Nach der Gegenmeinung (u.a. OLG Frankfurt, BeckRS 2014, 01627; OLG Köln, BeckRS 2014, 00233; OLG Bremen, FamRZ 2012, 239; OLG Hamm, FamRZ 2012, 897; OLG Stuttgart, FamRZ 2011, 1810; OLG Saarbrücken, MDR 2013, 1231; OLG Karlsruhe, FamRZ 2002, 223; OLG Oldenburg, FamRZ 2009, 1173; OLG Celle, FamRZ 2012, 240; OLG Naumburg, FuR 2012, 207; OLG Schleswig, famRZ 2010, 1939; OLG Dresden, FamRZ 2010, 1939; OLG Jena, FamRZ 2010, 1934; KG, FamRZ 200, 1854; Zöller/Herget, ZPO, 29. Aufl., Anh. § 3. "Ehesachen", m.w.N.) haben staatliche Transferleistungen ohne Entgeltersatzfunktion unberücksichtigt zu bleiben. Zur Begründung wird ausgeführt, die gebührenrechtliche Bezugnahme auf das Einkommen knüpfe an die wirtschaftliche Leistungsfähigkeit der Eheleute an. Diese werde nicht von staatlichen Transferleistungen bestimmt, deren Höhe sich nicht an zuvor erzieltem Erwerbseinkommen, sondern ausschließlich am Grundbedarf des Empfängers orientiere. Andernfalls liefe der vom Gesetzgeber festgelegte Mindestwert weitgehend ins Leere.

Der Senat folgt der letztgenannten Auffassung, weil nur sie der vom Gesetzgeber gewollten Anknüpfung der Wertfestsetzung an die wirtschaftliche Leistungsfähigkeit gerecht wird. Der Bezug staatlicher Sozialleistungen zur Sicherung des Grundbedarfs ist Ausdruck fehlender eigener Mittel des Hilfeempfängers und kann daher auch gebührenrechtlich nicht zur Annahme einer dadurch begründeten wirtschaftlichen Leistungsfähigkeit führen. Andernfalls hinge der für die Ehesache festzusetzende Wert bei den Empfängern von Leistungen zur Sicherung des Lebensunterhalts nach dem SGB II oder dem SGB XII maßgeblich von der Höhe der übernommenen Kosten der Unterkunft ab, obwohl den Empfängern dieser Leistungen sämtlich nur der sozialhilferechtliche Regelsatz zum Verbrauch zur Verfügung steht und damit von einer einheitlichen wirtschaftlichen Leistungsfähigkeit auszugehen ist. Zu welch paradoxen Ergebnissen die Gegenauffassung führt, verdeutlicht folgendes Beispiel: Verfügen einkommenslose Eheleute in dem für die Wertfestsetzung maßgeblichen Zeitpunkt der Zustellung des Scheidungsantrags über Vermögen, welches die Freibeträge des SGB II oder des SGB XII geringfügig überschreitet, sind ihnen Leistungen zur Sicherung des Lebensunterhalts bis zum Verbrauch des Vermögens zu versagen, weil die Eheleute in der Lage sind, ihren notwendigen Lebensunterhalt aus eigenen Mitteln zu decken. Gleichwohl wäre für die Ehesache mangels Einkommens bzw. berücksichtigungsfähigen Vermögens der Mindestwert anzusetzen, es sei denn der Wert des Vermögens wäre so hoch, dass er die Wertfestsetzung beeinflussen würde, was allerdings selbst nach den strengsten in der obergerichtlichen Rechtsprechung hierfür vertretenen Maßstäben ein Vermögen über 60.000,- Euro voraussetzte (bei einem Freibetrag von 15.000,- Euro für jeden Ehegatten und einer Berücksichtigung von fünf Prozent des verbleibenden Gesamtvermögens, vgl. OLG Frankfurt, FamRZ 2009, 74). Würde der Scheidungsantrag im selben Fall hingegen erst nach erfolgtem Verbrauch des Schonvermögens und Beginn des Bezugs von Leistungen zur Sicherung des Lebensunterhalts zugestellt, wäre der Wert mit dem Dreifachen des Regelsatzes und der Kosten der Unterkunft und Heizung für beide Eheleute und damit im Regelfall weit über dem Mindestwert anzusetzen. Die Eheleute würden damit gebührenrechtlich in dem Moment als leistungsfähig(er) angesehen, in dem sie sozialhilferechtlich als nicht mehr leistungsfähig gelten.

Arbeitsauftrag:
Nenne alle Oberlandesgerichte, die im obigen Text zum Wert der Ehesache für die Gegenmeinung mit einer Fundstelle aus dem Jahr 2012 angeführt werden, jeweils mit dieser Fundstelle.

Auszug der Daten:
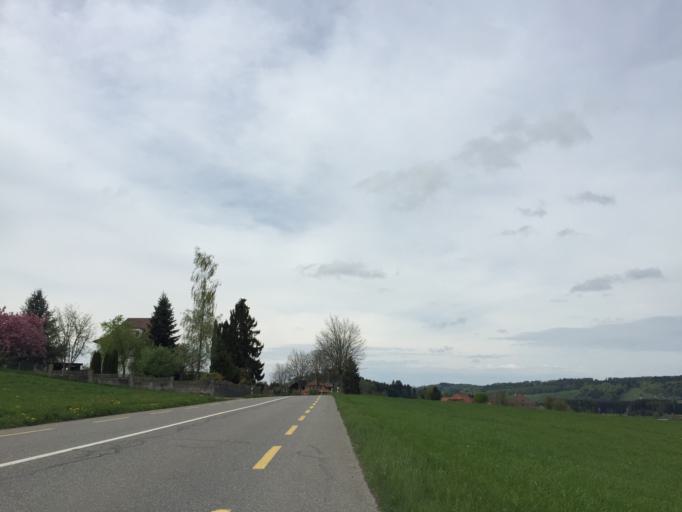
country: CH
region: Bern
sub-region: Bern-Mittelland District
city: Rubigen
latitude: 46.9115
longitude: 7.5286
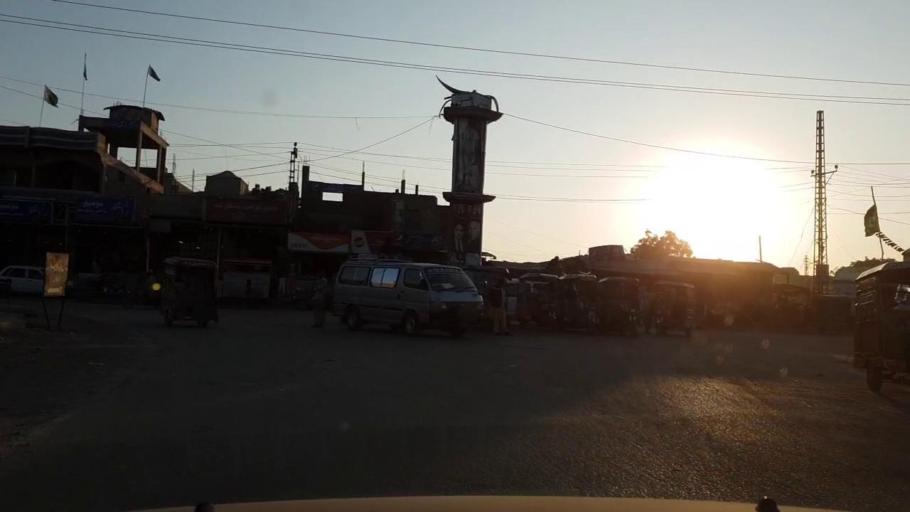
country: PK
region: Sindh
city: Thatta
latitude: 24.6056
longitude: 68.0705
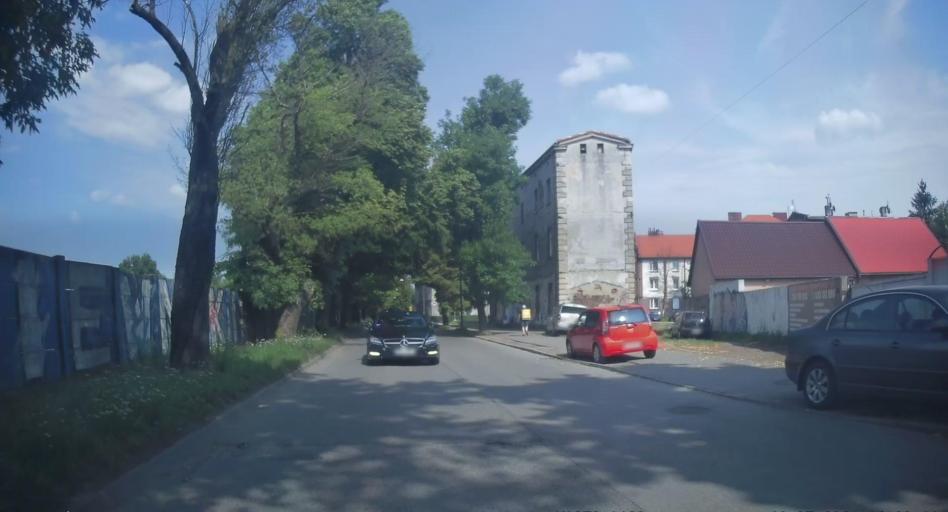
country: PL
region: Silesian Voivodeship
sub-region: Bytom
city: Bytom
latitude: 50.3290
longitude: 18.9336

Ergebnis:
- OLG Bremen, FamRZ 2012, 239
- OLG Hamm, FamRZ 2012, 897
- OLG Celle, FamRZ 2012, 240
- OLG Naumburg, FuR 2012, 207